Moderate physical activity can include walking briskly, bicycling slower than 10 miles an hour, ballroom dancing or gardening, according to the U.S. Centers for Disease Control and Prevention.

"It doesn't require intensive physical activity to decrease risk of dementia," said senior researcher Dr. Zaldy Tan. He is medical director of the Alzheimer's and Dementia Care Program at University of California, Los Angeles. "Even moderate amounts are fine."

Study participants aged 75 or older gained the most protective benefit from exercise against the onset of dementia, the findings showed.

"The message here is that you're never too old to exercise and gain benefit from it," Tan said. "These patients derive the most benefit from exercise because they are the ones who are at the age of greatest risk for dementia."

Brain scans of participants showed those who exercise are better able to withstand the effects of aging on the brain, the study authors said.

With age, the brain tends to shrink. But people who regularly exercised tended to have larger brain volumes than those who were sedentary, Tan and his colleagues found.

The new study involved about 3,700 participants in the Framingham Heart Study, a federally funded health research project begun in 1948. All were 60 and older.

Researchers measured how often the participants exercised, and tracked them over a decade. During the study, 236 people developed dementia.

To see how physical activity might have affected dementia risk, the researchers broke the study population down into fifths that ranged from sedentary to highly active.

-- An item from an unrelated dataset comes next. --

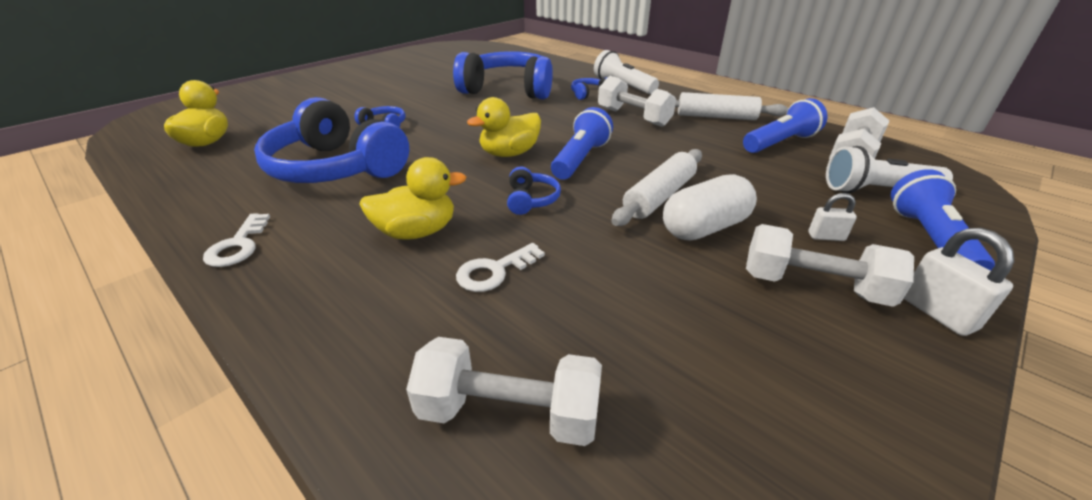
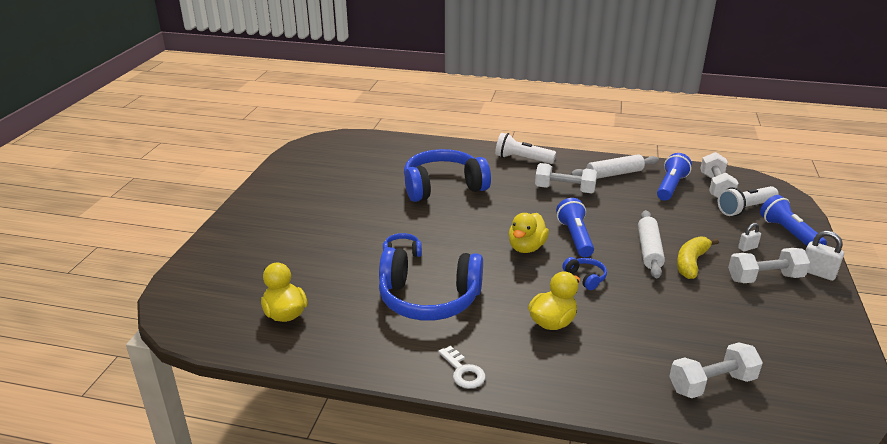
camera: 30 degrees left, 5 degrees down
white key [456,243,545,292] -> none
blue headphones [571,77,607,100] -> none
white capsule [663,174,757,241] -> yellow banana [677,236,719,279]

The one-fifth containing the most sedentary people were 50 percent more likely to develop dementia than the other four-fifths, the investigators found. In other words, even a little exercise helped.

"Given that there's no harm, and there's a possible benefit to the brain that hasn't been fully explained, I work with my patients and their families to help improve their physical activity," he said.

The findings were published online recently in Journals of Gerontology: Medical Sciences.